» **DIRECTIVE**
Would you retype exactly the lines below, starting with the one that has "T-176, status: Bloccato -> In corso" and going on through the one that has "Create Interfaces for", with no pictures and nothing else?

Before-and-after change data
"""
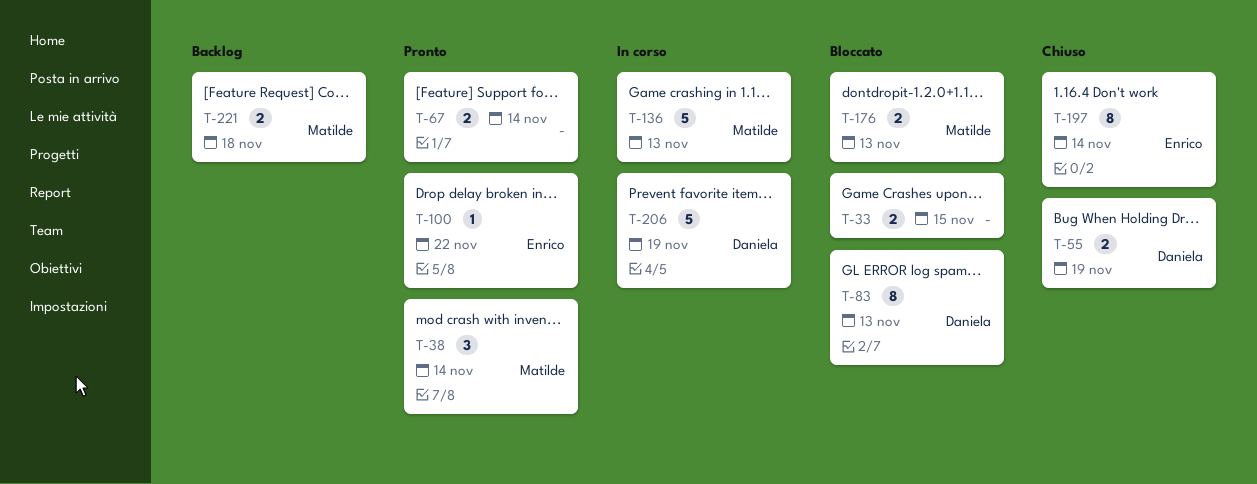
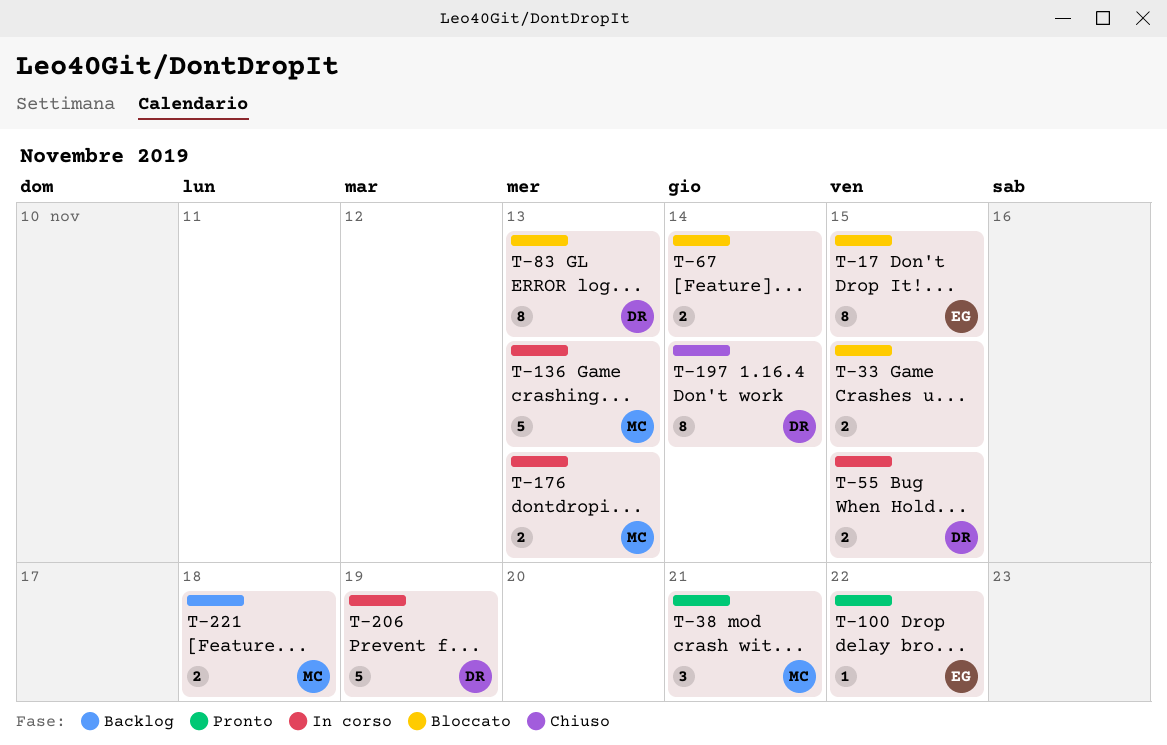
T-17: none -> present
T-38, due: Nov 14 -> Nov 21
T-55, status: Chiuso -> In corso
T-55, due: Nov 19 -> Nov 15
T-67, status: Pronto -> Bloccato
T-176, status: Bloccato -> In corso
T-197, owner: Enrico -> Daniela

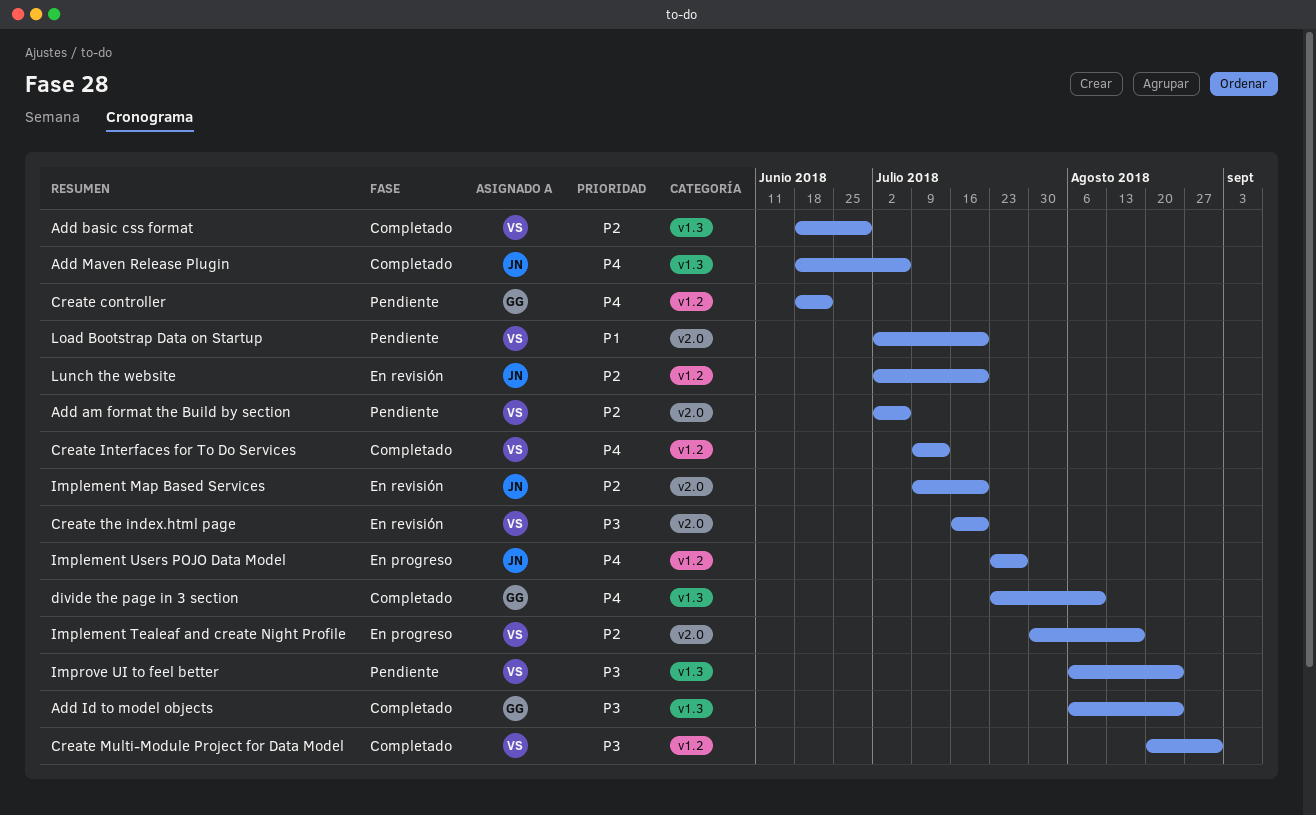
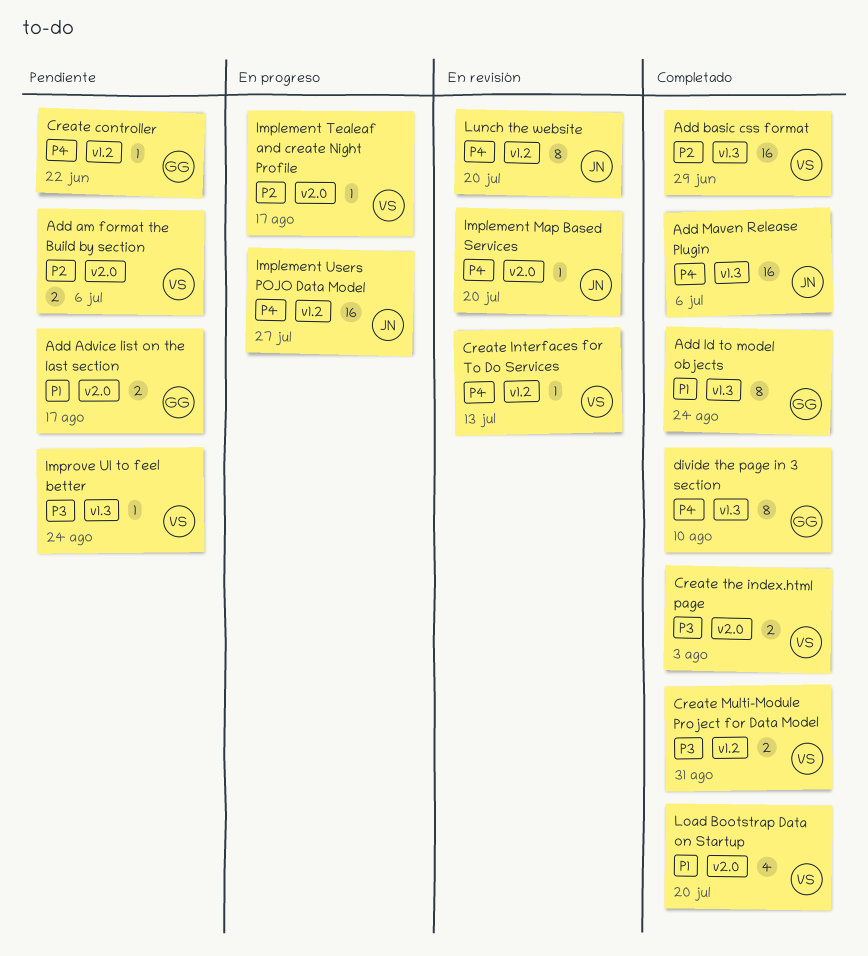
Add Advice list on the last section: none -> present
Add Id to model objects, priority: P3 -> P1
Create Interfaces for To Do Services, status: Completado -> En revisión
Create the index.html page, status: En revisión -> Completado
Create the index.html page, due: Jul 20 -> Aug 3
Implement Map Based Services, priority: P2 -> P4
Load Bootstrap Data on Startup, status: Pendiente -> Completado
Lunch the website, priority: P2 -> P4

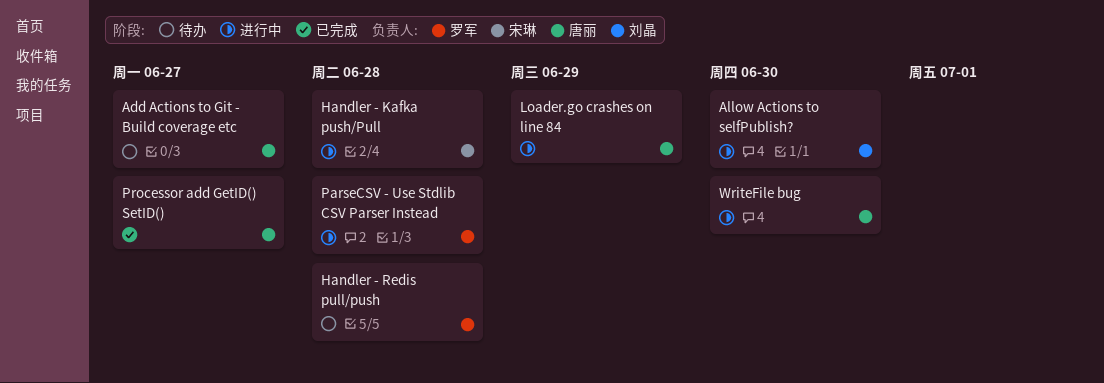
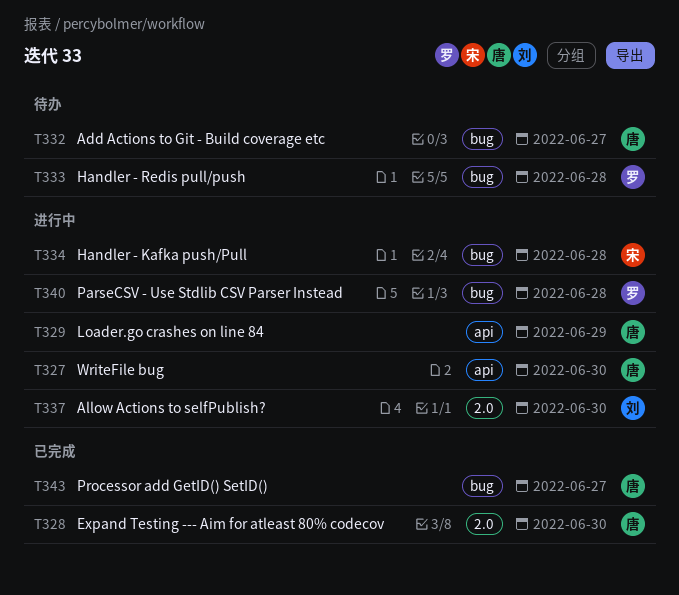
Expand Testing --- Aim for atleast 80% codecov: none -> present

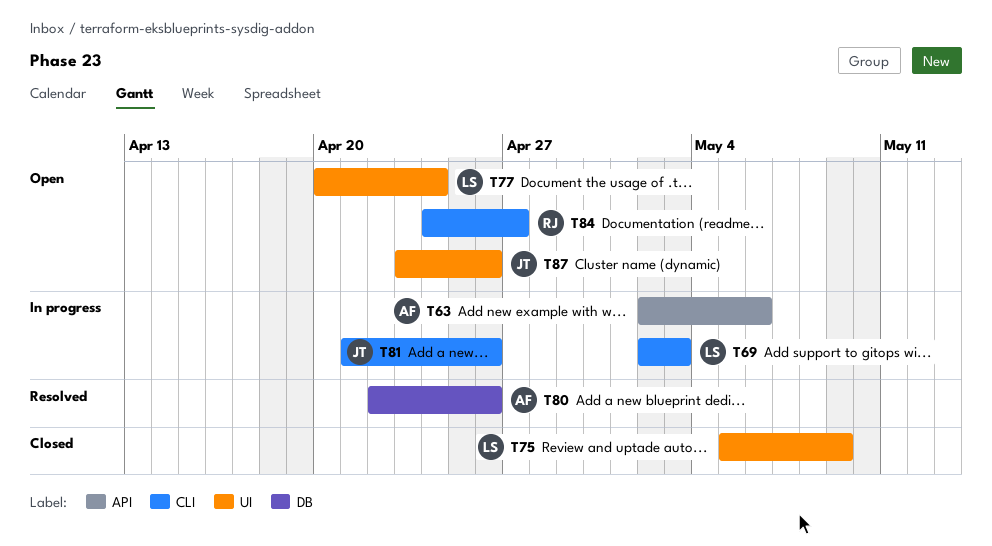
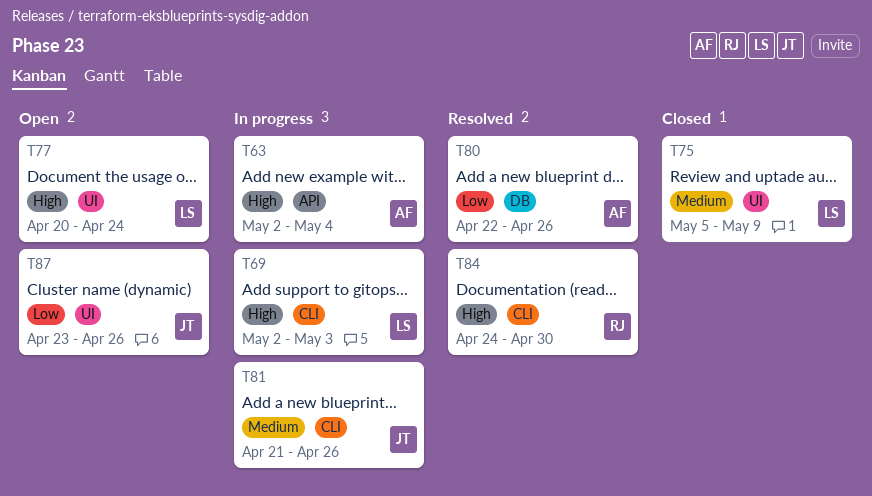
T63, due: May 6 -> May 4
T84, status: Open -> Resolved
T84, due: Apr 27 -> Apr 30

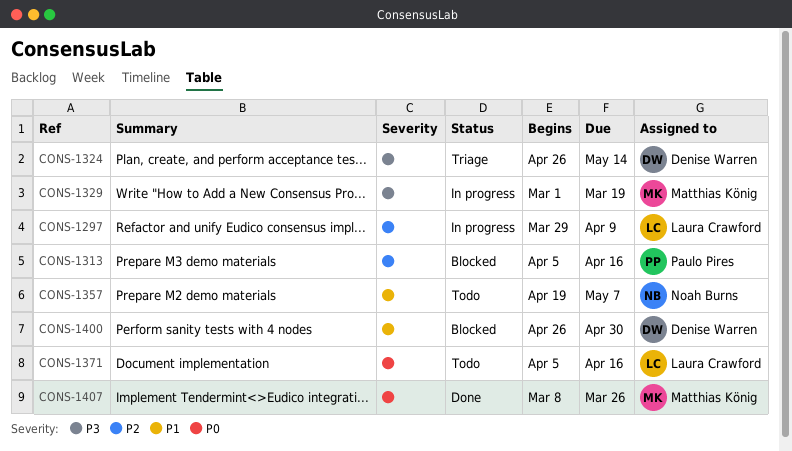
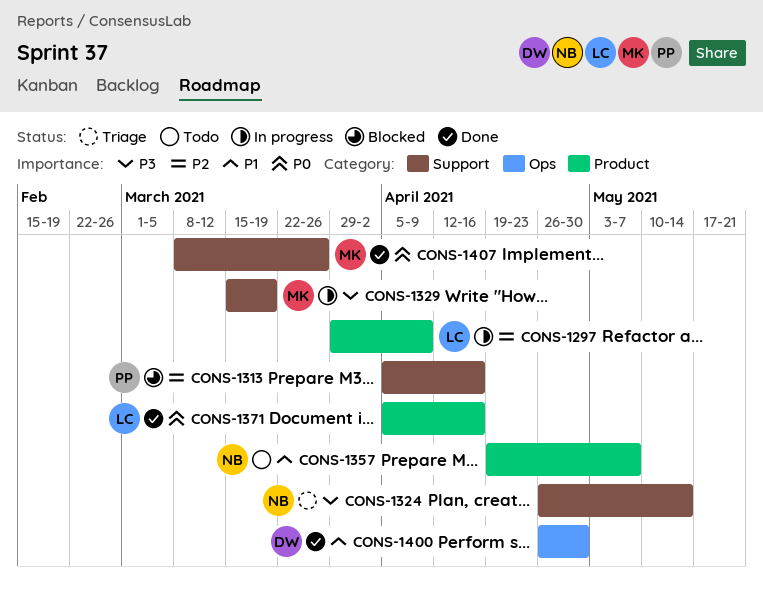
CONS-1324, owner: Denise Warren -> Noah Burns
CONS-1329, start: Mar 1 -> Mar 15
CONS-1371, status: Todo -> Done
CONS-1400, status: Blocked -> Done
"""
» **SOLUTION**
T-176, status: Bloccato -> In corso
T-197, owner: Enrico -> Daniela

Add Advice list on the last section: none -> present
Add Id to model objects, priority: P3 -> P1
Create Interfaces for To Do Services, status: Completado -> En revisión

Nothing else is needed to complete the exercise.